Staff reporter Madison Saviano explores hot topics and issues that students face in her weekly column Piece by Piece.

Madison Saviano, Staff Reporter

I have had twelve “first days of school, ” not including this one.  Twelve sleepless nights, twelve groggy mornings; I’m sad to say that this marked my thirteenth and very last. 

No longer will I have to suffer ice breakers or social contracts, first day jitters or awkward seating arrangements. Yet, in spite of all the undeniable positives that come along with age, there’s a certain drawback that undermines them all: well, aging. 

I can drive now, and in a year I’ll be able to vote, and a few years after that it’ll be drinking I’m allowed, but so much of the fun derived out of things, these things, comes from simply being young and stupid. Or, in a more endorsable turn of the words, the fun comes from being “carefree.”

It’s a thing that’s not easily afforded to adults. They’ve got bills to pay, a job to help pay them, and a family to pay for. A lot of paying for things. In other words, not fun, and most certainly not carefree. 

You know where the fun in being somewhere other than school at 2 pm on a Tuesday comes from? The fact that you’re supposed to be at school. So next year, when I’m no longer required by law to be here, in fact actually strongly encouraged not to be here, the mystique will also be missing. 

And that leads me to an inevitable conclusion: I am actually going to miss this place. A lot more than I have ever anticipated, probably.  

Now, if you’re reading this as anything but a senior, you’re probably not getting it. That’s okay, it’s the kind of charm that can only be admired from a considerable distance away. 

School is not appreciated on a day-by-day basis. True, there are memories from certain days that may come to encapsulate entire years, but day by day recollections are not how, I at least,  have come to scale life. Maybe that makes me miss out on a lot of in-between, I don’t know, but what I do know is that high school has provided me with at least several pleasant cornerstones and consistencies. Two of which being the joy of always having a spot on Mr. Higgin’s couch, and the assurance that every weekday morning at 9 am, I’ll have a place to be.

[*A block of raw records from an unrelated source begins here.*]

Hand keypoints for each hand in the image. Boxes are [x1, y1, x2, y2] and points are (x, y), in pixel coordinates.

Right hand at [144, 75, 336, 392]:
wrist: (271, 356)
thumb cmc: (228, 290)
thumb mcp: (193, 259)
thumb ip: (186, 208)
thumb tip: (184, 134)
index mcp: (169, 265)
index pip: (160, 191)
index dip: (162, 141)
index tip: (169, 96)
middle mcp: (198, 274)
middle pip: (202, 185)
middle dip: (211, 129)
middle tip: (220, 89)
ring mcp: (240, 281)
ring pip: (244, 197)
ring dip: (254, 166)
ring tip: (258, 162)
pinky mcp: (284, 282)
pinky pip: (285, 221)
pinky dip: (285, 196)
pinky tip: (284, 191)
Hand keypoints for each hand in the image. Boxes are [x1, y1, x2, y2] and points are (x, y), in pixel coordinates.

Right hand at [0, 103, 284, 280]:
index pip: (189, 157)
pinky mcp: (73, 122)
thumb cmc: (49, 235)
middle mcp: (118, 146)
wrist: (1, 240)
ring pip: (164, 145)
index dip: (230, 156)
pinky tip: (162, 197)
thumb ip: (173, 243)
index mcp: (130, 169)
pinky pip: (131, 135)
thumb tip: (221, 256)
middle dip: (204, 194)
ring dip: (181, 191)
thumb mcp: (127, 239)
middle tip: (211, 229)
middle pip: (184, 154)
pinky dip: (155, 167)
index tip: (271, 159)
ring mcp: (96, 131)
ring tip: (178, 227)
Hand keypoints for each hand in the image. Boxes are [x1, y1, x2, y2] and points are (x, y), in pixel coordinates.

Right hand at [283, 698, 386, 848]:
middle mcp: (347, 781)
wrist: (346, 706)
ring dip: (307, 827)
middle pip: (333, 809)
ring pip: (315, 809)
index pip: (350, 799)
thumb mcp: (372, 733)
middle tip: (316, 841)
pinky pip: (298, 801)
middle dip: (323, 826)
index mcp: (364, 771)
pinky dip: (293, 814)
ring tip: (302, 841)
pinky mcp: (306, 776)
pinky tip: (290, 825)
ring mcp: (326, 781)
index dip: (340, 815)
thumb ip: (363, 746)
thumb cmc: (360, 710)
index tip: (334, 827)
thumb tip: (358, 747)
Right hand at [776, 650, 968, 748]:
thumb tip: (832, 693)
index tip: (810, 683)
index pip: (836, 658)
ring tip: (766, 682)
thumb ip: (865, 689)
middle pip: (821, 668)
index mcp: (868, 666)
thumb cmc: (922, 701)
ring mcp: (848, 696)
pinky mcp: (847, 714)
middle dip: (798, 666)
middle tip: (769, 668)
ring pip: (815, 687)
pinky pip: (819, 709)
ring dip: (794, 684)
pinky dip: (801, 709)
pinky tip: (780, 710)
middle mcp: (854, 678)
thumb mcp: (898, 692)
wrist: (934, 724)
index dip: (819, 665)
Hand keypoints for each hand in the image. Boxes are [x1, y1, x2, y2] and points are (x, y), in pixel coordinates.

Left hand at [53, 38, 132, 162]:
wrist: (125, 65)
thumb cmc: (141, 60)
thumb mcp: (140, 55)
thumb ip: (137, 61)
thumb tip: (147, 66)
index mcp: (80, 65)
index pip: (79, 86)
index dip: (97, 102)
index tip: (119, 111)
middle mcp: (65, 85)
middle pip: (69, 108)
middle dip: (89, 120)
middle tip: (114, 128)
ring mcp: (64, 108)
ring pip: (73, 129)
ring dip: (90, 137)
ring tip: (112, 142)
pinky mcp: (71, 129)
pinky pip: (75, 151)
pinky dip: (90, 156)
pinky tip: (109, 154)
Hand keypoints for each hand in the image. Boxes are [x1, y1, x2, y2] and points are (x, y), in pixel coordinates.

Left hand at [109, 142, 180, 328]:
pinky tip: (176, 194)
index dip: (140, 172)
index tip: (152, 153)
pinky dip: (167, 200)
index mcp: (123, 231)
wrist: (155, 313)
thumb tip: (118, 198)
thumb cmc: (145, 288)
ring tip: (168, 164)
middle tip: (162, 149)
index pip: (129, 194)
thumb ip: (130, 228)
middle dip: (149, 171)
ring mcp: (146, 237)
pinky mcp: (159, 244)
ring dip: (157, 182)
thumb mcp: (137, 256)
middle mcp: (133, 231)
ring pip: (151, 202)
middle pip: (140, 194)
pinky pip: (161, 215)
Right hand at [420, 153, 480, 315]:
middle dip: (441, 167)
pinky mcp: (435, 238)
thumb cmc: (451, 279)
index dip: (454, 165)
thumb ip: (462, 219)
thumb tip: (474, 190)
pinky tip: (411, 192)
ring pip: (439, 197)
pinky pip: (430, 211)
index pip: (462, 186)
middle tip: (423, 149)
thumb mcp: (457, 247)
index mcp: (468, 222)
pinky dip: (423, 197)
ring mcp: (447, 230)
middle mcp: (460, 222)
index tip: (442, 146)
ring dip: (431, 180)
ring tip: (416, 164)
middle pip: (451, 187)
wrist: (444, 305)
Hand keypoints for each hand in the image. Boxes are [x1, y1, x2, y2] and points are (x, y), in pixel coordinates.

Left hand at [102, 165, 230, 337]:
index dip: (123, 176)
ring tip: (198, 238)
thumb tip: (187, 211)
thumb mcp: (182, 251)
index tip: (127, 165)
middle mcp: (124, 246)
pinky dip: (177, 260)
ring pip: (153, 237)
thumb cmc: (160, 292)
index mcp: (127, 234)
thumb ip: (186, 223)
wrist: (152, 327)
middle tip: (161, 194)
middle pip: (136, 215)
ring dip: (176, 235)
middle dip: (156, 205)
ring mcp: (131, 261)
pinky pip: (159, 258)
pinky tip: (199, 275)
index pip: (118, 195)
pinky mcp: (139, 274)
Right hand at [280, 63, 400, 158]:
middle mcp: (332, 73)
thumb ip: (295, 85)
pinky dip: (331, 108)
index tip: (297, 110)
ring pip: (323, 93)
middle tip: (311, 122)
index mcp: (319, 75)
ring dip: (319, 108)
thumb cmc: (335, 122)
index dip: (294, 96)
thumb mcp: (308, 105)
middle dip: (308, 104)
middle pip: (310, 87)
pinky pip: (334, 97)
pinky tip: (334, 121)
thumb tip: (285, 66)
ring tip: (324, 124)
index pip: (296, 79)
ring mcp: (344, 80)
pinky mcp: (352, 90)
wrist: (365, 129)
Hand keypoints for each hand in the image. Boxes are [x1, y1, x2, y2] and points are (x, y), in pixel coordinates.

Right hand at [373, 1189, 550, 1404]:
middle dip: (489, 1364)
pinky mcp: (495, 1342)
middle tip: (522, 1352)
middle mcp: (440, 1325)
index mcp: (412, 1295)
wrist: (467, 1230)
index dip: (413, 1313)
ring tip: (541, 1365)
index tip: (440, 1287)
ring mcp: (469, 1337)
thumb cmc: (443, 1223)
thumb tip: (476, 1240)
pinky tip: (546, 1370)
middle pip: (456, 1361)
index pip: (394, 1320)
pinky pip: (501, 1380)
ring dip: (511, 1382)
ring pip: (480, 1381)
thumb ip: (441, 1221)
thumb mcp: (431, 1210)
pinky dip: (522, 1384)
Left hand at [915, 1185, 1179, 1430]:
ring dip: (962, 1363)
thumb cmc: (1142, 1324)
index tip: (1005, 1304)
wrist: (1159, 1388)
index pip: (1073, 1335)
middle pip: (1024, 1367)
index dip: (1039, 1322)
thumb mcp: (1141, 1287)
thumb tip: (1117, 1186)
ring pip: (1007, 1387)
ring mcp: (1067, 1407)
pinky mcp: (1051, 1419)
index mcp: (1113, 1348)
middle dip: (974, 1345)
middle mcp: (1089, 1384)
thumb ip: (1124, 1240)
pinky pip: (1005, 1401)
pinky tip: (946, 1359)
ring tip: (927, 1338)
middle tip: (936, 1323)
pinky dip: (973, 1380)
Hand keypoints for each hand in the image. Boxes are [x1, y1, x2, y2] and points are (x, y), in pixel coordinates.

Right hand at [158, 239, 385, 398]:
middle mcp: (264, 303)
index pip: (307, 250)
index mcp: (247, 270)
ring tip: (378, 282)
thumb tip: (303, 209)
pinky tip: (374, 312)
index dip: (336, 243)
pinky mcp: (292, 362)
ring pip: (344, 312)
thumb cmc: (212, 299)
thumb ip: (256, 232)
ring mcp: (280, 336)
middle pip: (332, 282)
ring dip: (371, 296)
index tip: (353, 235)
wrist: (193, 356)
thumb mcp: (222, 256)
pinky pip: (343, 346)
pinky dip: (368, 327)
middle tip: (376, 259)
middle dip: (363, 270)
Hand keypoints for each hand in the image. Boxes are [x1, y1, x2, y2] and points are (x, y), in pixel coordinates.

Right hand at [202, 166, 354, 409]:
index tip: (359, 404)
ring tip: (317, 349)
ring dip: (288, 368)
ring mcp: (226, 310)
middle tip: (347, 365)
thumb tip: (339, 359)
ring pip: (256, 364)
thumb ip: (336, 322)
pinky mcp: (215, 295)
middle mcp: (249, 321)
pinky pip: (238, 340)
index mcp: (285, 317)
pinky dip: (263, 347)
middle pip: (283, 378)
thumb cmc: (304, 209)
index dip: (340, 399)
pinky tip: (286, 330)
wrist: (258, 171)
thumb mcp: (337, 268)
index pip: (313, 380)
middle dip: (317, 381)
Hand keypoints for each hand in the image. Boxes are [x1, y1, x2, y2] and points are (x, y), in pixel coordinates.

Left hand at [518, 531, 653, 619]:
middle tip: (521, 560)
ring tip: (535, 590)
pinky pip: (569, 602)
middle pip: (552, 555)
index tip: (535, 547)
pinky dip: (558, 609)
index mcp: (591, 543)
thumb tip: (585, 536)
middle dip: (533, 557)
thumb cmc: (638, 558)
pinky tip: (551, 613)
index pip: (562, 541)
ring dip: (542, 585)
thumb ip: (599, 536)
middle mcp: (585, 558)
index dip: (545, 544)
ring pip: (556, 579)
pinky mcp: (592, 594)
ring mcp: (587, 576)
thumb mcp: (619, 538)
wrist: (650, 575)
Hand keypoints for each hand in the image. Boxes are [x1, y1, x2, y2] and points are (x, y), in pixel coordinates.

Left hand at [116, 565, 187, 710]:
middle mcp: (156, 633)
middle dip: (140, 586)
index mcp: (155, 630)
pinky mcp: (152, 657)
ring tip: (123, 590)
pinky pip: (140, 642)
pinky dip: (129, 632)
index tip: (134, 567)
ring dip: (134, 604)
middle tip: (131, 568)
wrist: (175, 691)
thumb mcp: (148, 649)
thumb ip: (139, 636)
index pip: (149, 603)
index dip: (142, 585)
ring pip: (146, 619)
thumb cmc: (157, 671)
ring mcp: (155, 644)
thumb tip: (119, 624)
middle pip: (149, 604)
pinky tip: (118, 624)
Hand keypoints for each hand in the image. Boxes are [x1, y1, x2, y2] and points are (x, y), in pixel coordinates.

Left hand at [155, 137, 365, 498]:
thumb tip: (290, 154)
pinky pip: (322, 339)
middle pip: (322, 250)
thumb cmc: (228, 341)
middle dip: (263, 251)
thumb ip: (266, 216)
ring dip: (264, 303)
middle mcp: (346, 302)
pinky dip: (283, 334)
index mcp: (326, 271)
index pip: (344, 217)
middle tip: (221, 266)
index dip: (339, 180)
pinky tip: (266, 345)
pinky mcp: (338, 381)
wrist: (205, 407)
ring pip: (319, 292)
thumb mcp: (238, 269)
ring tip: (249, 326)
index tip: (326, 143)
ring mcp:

Somewhat ironic considering that school has long been considered just a place “I had to be.” It has taken twelve years of indolent summers, when Monday could just as well be Friday and night may as well be day, for me to realize that the pacing provided by school has been crucial. It’s not a pleasant thing for me to admit, that establishment life has been in many ways more comforting than confining, but hopefully having obtained this knowledge I can apply it in some helpful way. 

If you’ve ever seen the Shawshank Redemption, I think you’ll know what I mean when I say that in many ways I think this time next year I will feel a bit like an ex-con on parole. I, of course, still embrace freedom, but there will surely be a void left in me for this place which I and my friends have so disdainfully, but now lovingly, call home sweet prison. 

For now, I just hope this knowledge helps me appreciate it all the more while I still can.